11.17 Drafted the CPU parallel version with OpenMP. [Ke Ding]

(expected)11.22 Finish basic CPU parallel version(openMP, openMPI).

(expected)11.29 Finish the GPU parallel version.

(expected)12.4 Evaluate and find the trade-offs between different implementations.

(expected)12.10 Finish final report and poster.

Dataset

LIBSVM dataset https://www.csie.ntu.edu.tw/~cjlin/libsvmtools/datasets/ 5

References

[1]: Srivastava, Anurag, et al. “Parallel formulations of decision-tree classification algorithms.” High Performance Data Mining. Springer, Boston, MA, 1999. 237-261.

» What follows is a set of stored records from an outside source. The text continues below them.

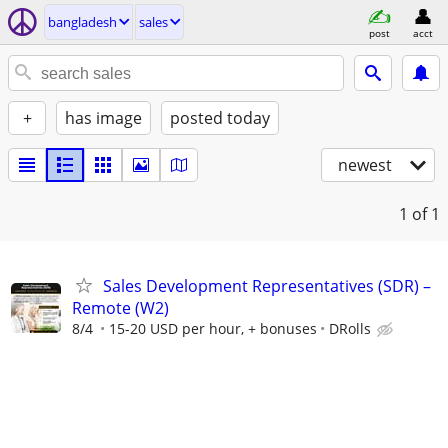
bangladesh
sales
post
acct
+
has image
posted today
newest
1
of 1
Sales Development Representatives (SDR) –
Remote (W2)
8/4
15-20 USD per hour, + bonuses
DRolls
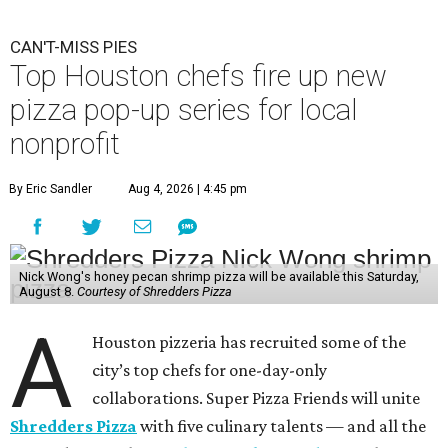
CAN'T-MISS PIES
Top Houston chefs fire up new
pizza pop-up series for local
nonprofit
By Eric Sandler
Aug 4, 2026 | 4:45 pm
Nick Wong's honey pecan shrimp pizza will be available this Saturday,
August 8.
Courtesy of Shredders Pizza
A
Houston pizzeria has recruited some of the
city’s top chefs for one-day-only
collaborations. Super Pizza Friends will unite
Shredders Pizza
with five culinary talents — and all the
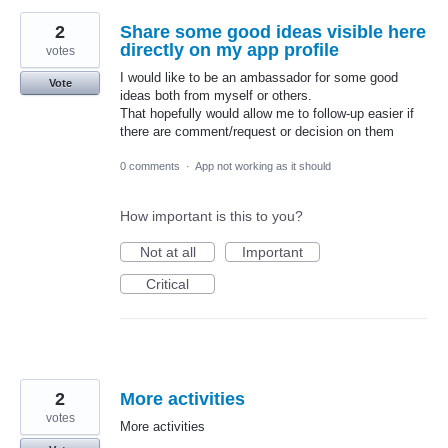
2
Share some good ideas visible here
directly on my app profile
votes
I would like to be an ambassador for some good
Vote
ideas both from myself or others.
That hopefully would allow me to follow-up easier if
there are comment/request or decision on them
0 comments
·
App not working as it should
How important is this to you?
Not at all
Important
Critical
2
More activities
votes
More activities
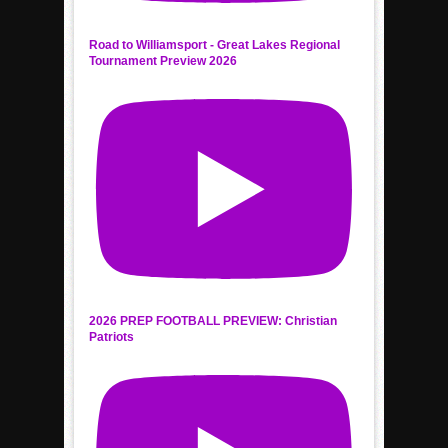
Road to Williamsport - Great Lakes Regional
Tournament Preview 2026
2026 PREP FOOTBALL PREVIEW: Christian
Patriots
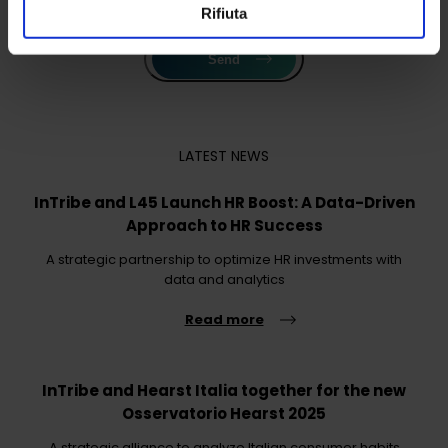
Rifiuta
Send
LATEST NEWS
InTribe and L45 Launch HR Boost: A Data-Driven
Approach to HR Success
A strategic partnership to optimize HR investments with
data and analytics
Read more
InTribe and Hearst Italia together for the new
Osservatorio Hearst 2025
A strategic alliance to analyze Italian consumer habits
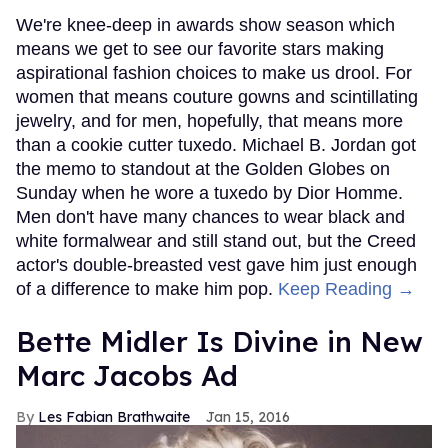
We're knee-deep in awards show season which
means we get to see our favorite stars making
aspirational fashion choices to make us drool. For
women that means couture gowns and scintillating
jewelry, and for men, hopefully, that means more
than a cookie cutter tuxedo. Michael B. Jordan got
the memo to standout at the Golden Globes on
Sunday when he wore a tuxedo by Dior Homme.
Men don't have many chances to wear black and
white formalwear and still stand out, but the Creed
actor's double-breasted vest gave him just enough
of a difference to make him pop.
Keep Reading →
Bette Midler Is Divine in New
Marc Jacobs Ad
Les Fabian Brathwaite
Jan 15, 2016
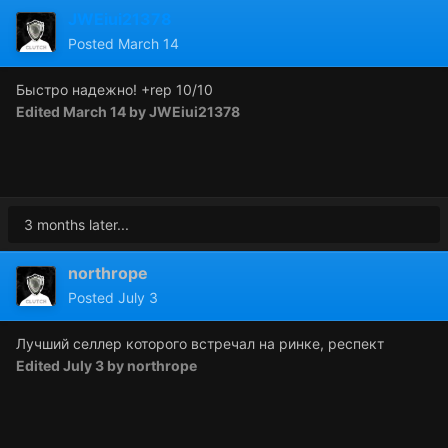
JWEiui21378
Posted
March 14
Быстро надежно!
+rep 10/10
Edited
March 14
by JWEiui21378
3 months later...
northrope
Posted
July 3
Лучший селлер которого встречал на ринке, респект
Edited
July 3
by northrope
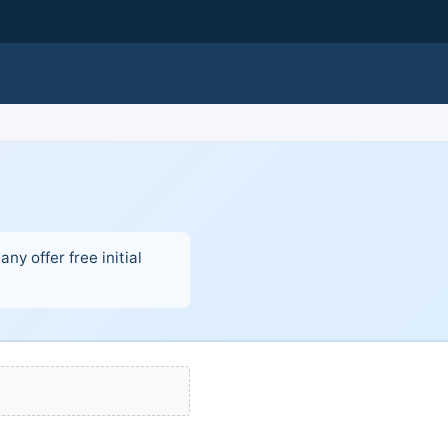
ny offer free initial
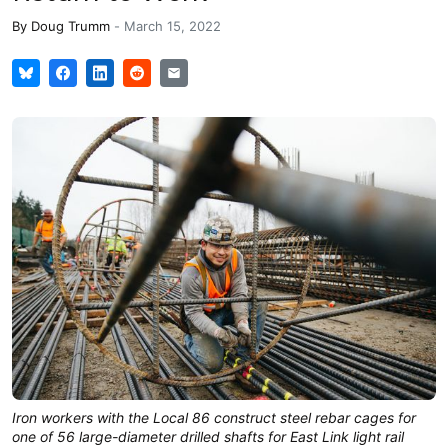
By
Doug Trumm
-
March 15, 2022
Iron workers with the Local 86 construct steel rebar cages for
one of 56 large-diameter drilled shafts for East Link light rail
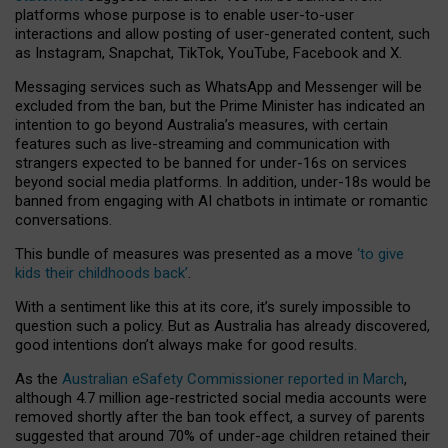
platforms whose purpose is to enable user-to-user
interactions and allow posting of user-generated content, such
as Instagram, Snapchat, TikTok, YouTube, Facebook and X.
Messaging services such as WhatsApp and Messenger will be
excluded from the ban, but the Prime Minister has indicated an
intention to go beyond Australia’s measures, with certain
features such as live-streaming and communication with
strangers expected to be banned for under-16s on services
beyond social media platforms. In addition, under-18s would be
banned from engaging with AI chatbots in intimate or romantic
conversations.
This bundle of measures was presented as a move
‘to give
kids their childhoods back’
.
With a sentiment like this at its core, it’s surely impossible to
question such a policy. But as Australia has already discovered,
good intentions don’t always make for good results.
As the
Australian eSafety Commissioner reported in March
,
although 4.7 million age-restricted social media accounts were
removed shortly after the ban took effect, a survey of parents
suggested that around 70% of under-age children retained their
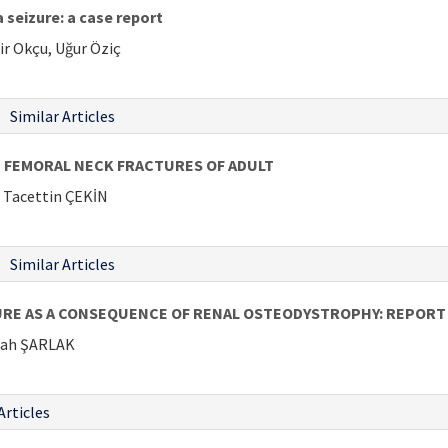
 seizure: a case report
ir Okçu, Uğur Öziç
Similar Articles
E FEMORAL NECK FRACTURES OF ADULT
Tacettin ÇEKİN
Similar Articles
RE AS A CONSEQUENCE OF RENAL OSTEODYSTROPHY: REPORT 
lah ŞARLAK
Articles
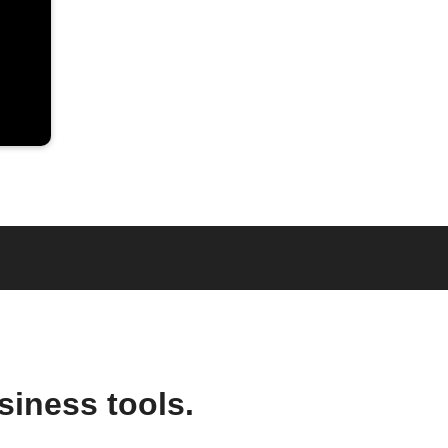
siness tools.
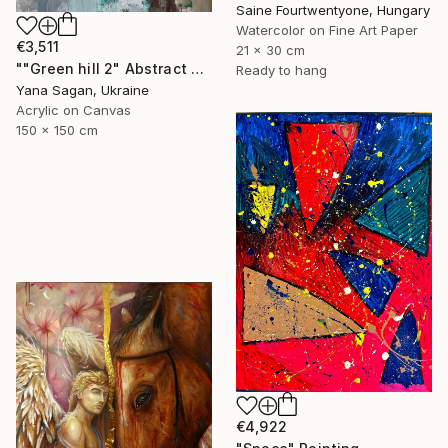
Saine Fourtwentyone, Hungary
Watercolor on Fine Art Paper
€3,511
21 x 30 cm
""Green hill 2" Abstract emerald beige silver acrylic" Painting
Ready to hang
Yana Sagan, Ukraine
Acrylic on Canvas
150 x 150 cm
€4,922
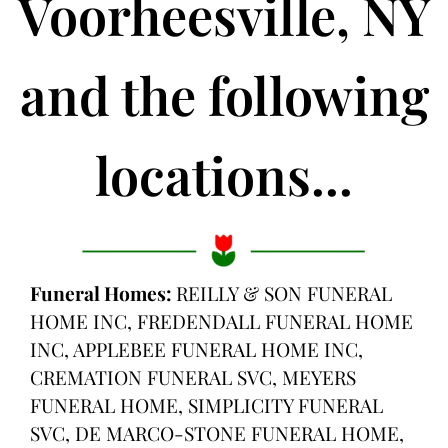
Voorheesville, NY
and the following
locations...
Funeral Homes:
REILLY & SON FUNERAL
HOME INC, FREDENDALL FUNERAL HOME
INC, APPLEBEE FUNERAL HOME INC,
CREMATION FUNERAL SVC, MEYERS
FUNERAL HOME, SIMPLICITY FUNERAL
SVC, DE MARCO-STONE FUNERAL HOME,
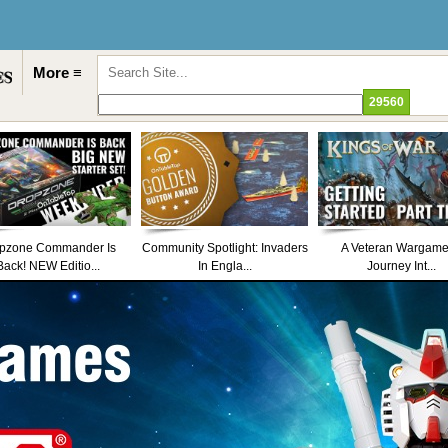
More ≡
pzone Commander Is
Community Spotlight: Invaders
A Veteran Wargame
Back! NEW Editio...
In Engla...
Journey Int...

[2]: Ben-Haim, Yael, and Elad Tom-Tov. “A streaming parallel decision tree algorithm.” Journal of Machine Learning Research 11.Feb (2010): 849-872.

[3]: Zhang, Huan, Si Si, and Cho-Jui Hsieh. “GPU-acceleration for Large-scale Tree Boosting.” arXiv preprint arXiv:1706.08359 (2017).

[4]: Jin, Ruoming, and Gagan Agrawal. “Communication and memory efficient parallel decision tree construction.” Proceedings of the 2003 SIAM International Conference on Data Mining. Society for Industrial and Applied Mathematics, 2003.